Stick Partition into Triangles

She is given a wooden stick of length \(m\) and wishes to have it divided into \(n\) small sticks such that:

• Each small stick has a positive integer length; and
• Any three of the small sticks can form a triangle when connected end‐to‐end (i.e. they satisfy the triangle inequality).

Recall that three positive lengths \(a\), \(b\), \(c\) (arranged in non-decreasing order \(a \le b \le c\)) can form a triangle if and only if \(a+b>c\).

Your task is to determine whether such a partition is possible.

Additional observations:

• For \(n=3\), the only triple is the entire partition and the triangle condition reduces to choosing three positive integers summing to \(m\) with the largest less than the sum of the other two.
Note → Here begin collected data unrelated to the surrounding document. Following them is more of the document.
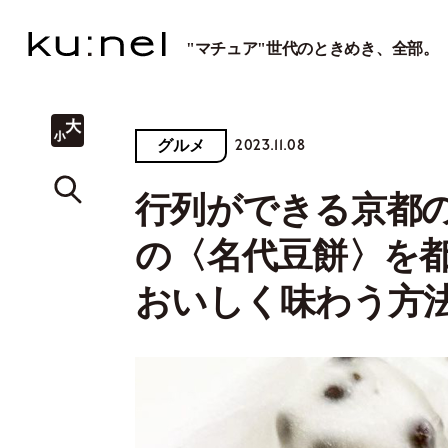
"マチュア"世代のときめき、全部。
2023.11.08
グルメ
行列ができる京都
の〈名代豆餅〉を
おいしく味わう方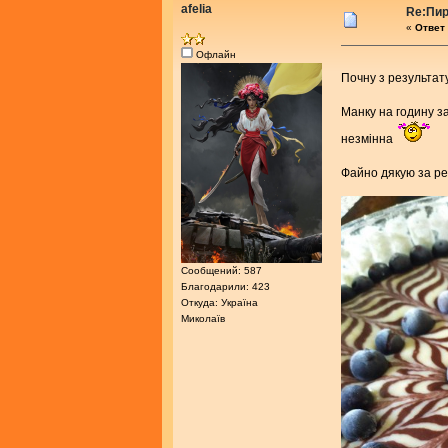
afelia
Re:Пир
«
Ответ 
Офлайн
Почну з результат
Манку на годину з
незмінна
Файно дякую за р
Сообщений: 587
Благодарили: 423
Откуда: Україна
Миколаїв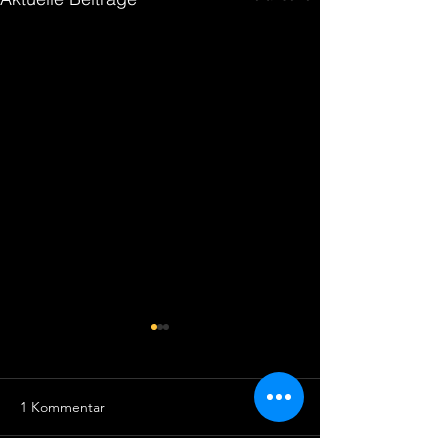
1 Kommentar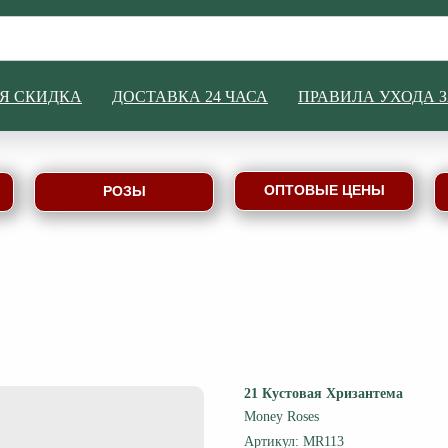
Я СКИДКА
ДОСТАВКА 24 ЧАСА
ПРАВИЛА УХОДА 
ОПТОВЫЕ ЦЕНЫ
РОЗЫ
21 Кустовая Хризантема
Money Roses
Артикул:
MR113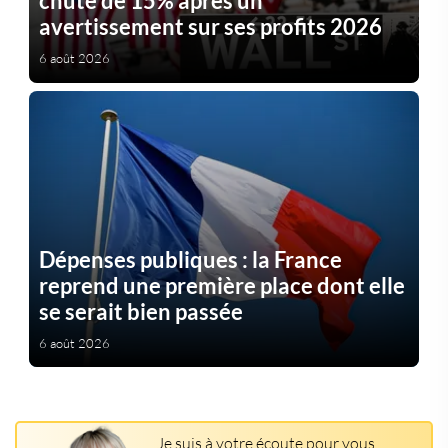
chute de 15% après un
avertissement sur ses profits 2026
6 août 2026
Dépenses publiques : la France
reprend une première place dont elle
se serait bien passée
6 août 2026
Je suis à votre écoute pour vous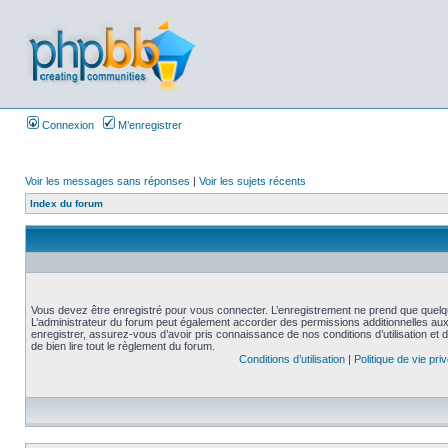
Connexion
M’enregistrer
Voir les messages sans réponses
|
Voir les sujets récents
Index du forum
Vous devez être enregistré pour vous connecter. L’enregistrement ne prend que quelq
L’administrateur du forum peut également accorder des permissions additionnelles aux 
enregistrer, assurez-vous d’avoir pris connaissance de nos conditions d’utilisation et 
de bien lire tout le règlement du forum.
Conditions d’utilisation
|
Politique de vie pri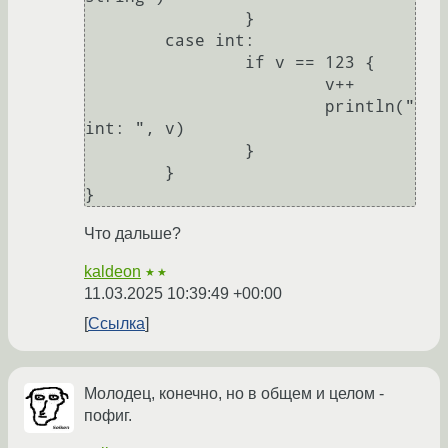
		}

	case int:

		if v == 123 {

			v++

			println("
int: ", v)

		}

	}

Что дальше?
kaldeon
★★
11.03.2025 10:39:49 +00:00
Ссылка
Молодец, конечно, но в общем и целом -
пофиг.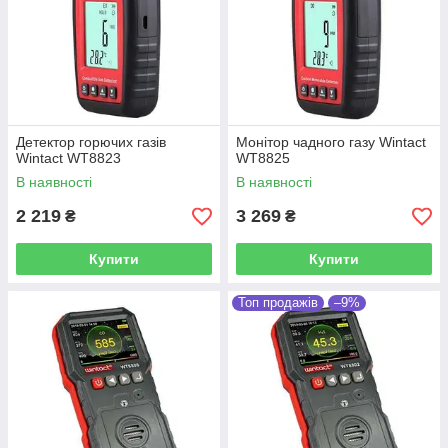
Цей
цінний інструмент в руках фахівців, відповідальних
за безпеку на підприємствах
, що працюють з
вибухонебезпечними речовинами.
Детектор горючих газів
Монітор чадного газу Wintact
Wintact WT8823
WT8825
В наявності
В наявності
2 219
3 269
₴
₴
Купити
Купити
Топ продажів
–9%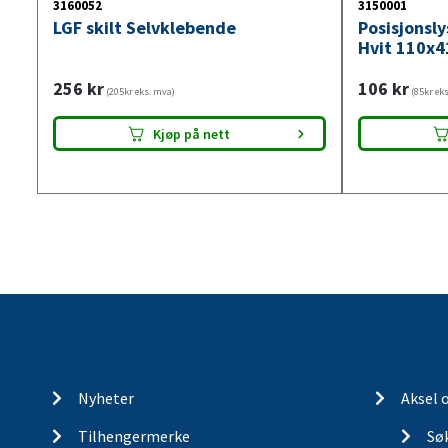
3160052
3150001
LGF skilt Selvklebende
Posisjonsl
Hvit 110x4
256
kr
106
kr
(205kr eks. mva)
(85kr ek
Kjøp på nett
Nyheter
Aksel 
Tilhengermerke
Søk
It turns out that one valid construction is often possible except for the case \(m=4\) (since the only partition is \(1,1,2\) which does not form a triangle).
• For \(n \ge 4\), if any two sticks are very small then they might cause a violation when paired with a larger stick. In fact, one can prove that a necessary and sufficient condition in this case is that all the small sticks are equal. Thus, for \(n\ge4\) a valid partition exists if and only if \(m\) is divisible by \(n\) (and of course \(m\ge n\)).

Input Note: You may assume that \(m\) and \(n\) are such that \(m\ge n\) and \(n\ge3\) in the test cases.

inputFormat

The input consists of a single line containing two integers \(m\) and \(n\) separated by a space.

\(m\) denotes the length of the stick and \(n\) the number of parts to split into.

outputFormat

Output a single line containing the string YES if it is possible to partition the stick meeting the above conditions, and NO otherwise.

sample

3 3

YES